The cryptocurrency market remains on edge as veteran trader Peter Brandt warns of a potential 75% correction in Bitcoin’s (BTC) price.
As BTC struggles under macroeconomic pressures, some investors are hopeful that China’s upcoming $283 billion stimulus could provide the market with much-needed relief. Here’s a breakdown of the factors at play.
Peter Brandt’s 75% Correction Warning
Peter Brandt, known for his market predictions, has sounded the alarm for Bitcoin. His analysis is based on a historical trend he calls “market analogues,” where BTC tends to face significant corrections if it fails to reach a new all-time high (ATH) within 30 weeks of its last peak.
As of October 2024, it’s been exactly 30 weeks since Bitcoin’s last ATH. According to Brandt, in previous instances where BTC didn’t break new highs during this period, the coin faced a price drop exceeding 75%.
If history repeats itself, BTC’s current level of around $60,500 could see a sharp decline, potentially dipping to as low as $15,000.
This prediction, while alarming, comes amid a generally bearish sentiment in the market, with concerns about rising inflation and decreased institutional interest in Bitcoin.
U.S. Inflation and Bitcoin ETF Outflows
One of the key drivers of Bitcoin’s recent price pressure is the higher-than-expected U.S. inflation data.
September’s Consumer Price Index (CPI) revealed inflation increasing by 0.2%, surpassing analysts’ predictions and sparking fears that the Federal Reserve may continue its hawkish monetary policies. These inflation concerns have spooked investors, leading to a flight from riskier assets like Bitcoin.
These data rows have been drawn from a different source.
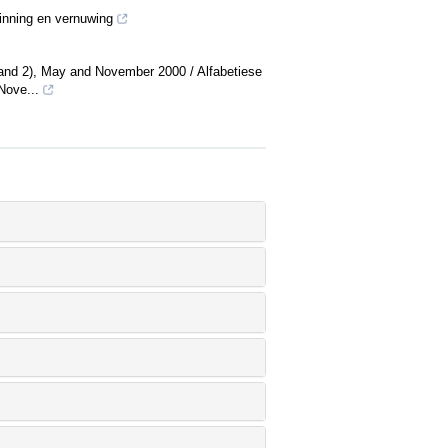
sinning en vernuwing
(1 and 2), May and November 2000 / Alfabetiese
Nove...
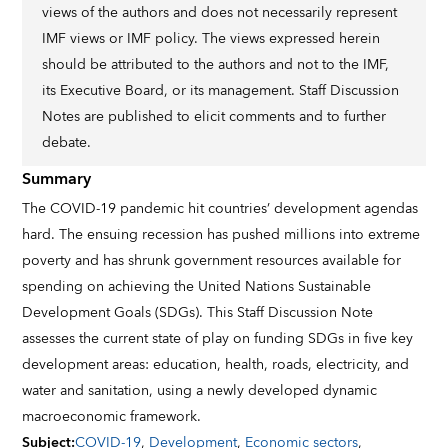
views of the authors and does not necessarily represent
IMF views or IMF policy. The views expressed herein
should be attributed to the authors and not to the IMF,
its Executive Board, or its management. Staff Discussion
Notes are published to elicit comments and to further
debate.
Summary
The COVID-19 pandemic hit countries’ development agendas
hard. The ensuing recession has pushed millions into extreme
poverty and has shrunk government resources available for
spending on achieving the United Nations Sustainable
Development Goals (SDGs). This Staff Discussion Note
assesses the current state of play on funding SDGs in five key
development areas: education, health, roads, electricity, and
water and sanitation, using a newly developed dynamic
macroeconomic framework.
Subject
:
COVID-19
,
Development
,
Economic sectors
,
Adding to this negative outlook, spot Bitcoin ETFs have experienced three consecutive days of outflows, signalling waning institutional interest.
Institutional investors, who had been a crucial driver of Bitcoin’s price surge in the past few years, are now reconsidering their exposure to BTC amidst broader macroeconomic uncertainty.
This shift away from Bitcoin ETFs has only added fuel to the bearish fire, casting doubt on Bitcoin’s short-term price stability.
China’s $283 Billion Stimulus: A Possible Lifeline?
While the U.S. economic outlook weighs heavily on Bitcoin, some investors are turning their attention to China’s anticipated $283 billion economic stimulus.
Expected to be announced soon, this stimulus package aims to boost China’s faltering economy by injecting liquidity into critical sectors like infrastructure and consumer spending.
There’s hope that a stimulus of this magnitude could trickle into global financial markets, providing a lift to cryptocurrencies like Bitcoin.
Historically, Chinese demand has been a significant driver in the crypto markets, and an influx of liquidity from China could help counterbalance the current bearish sentiment.
However, it’s unclear how much impact the stimulus will have on Bitcoin, especially given China’s complicated relationship with cryptocurrencies.
While Chinese investors have found ways to participate in global markets, regulatory crackdowns on crypto trading within the country could limit the stimulus’ positive effects on Bitcoin’s price.
Conclusion
As of now, Bitcoin finds itself in a precarious position. Peter Brandt’s warning of a 75% correction looms large, with historical patterns and inflation data working against BTC’s favour.
The much-hyped “Uptober” rally has failed to materialize, and Bitcoin is experiencing its longest consolidation period during a halving year.
The $283 billion China stimulus presents a glimmer of hope, but its impact remains uncertain. Investors should prepare for potential volatility as the market digests these macroeconomic developments in the coming days.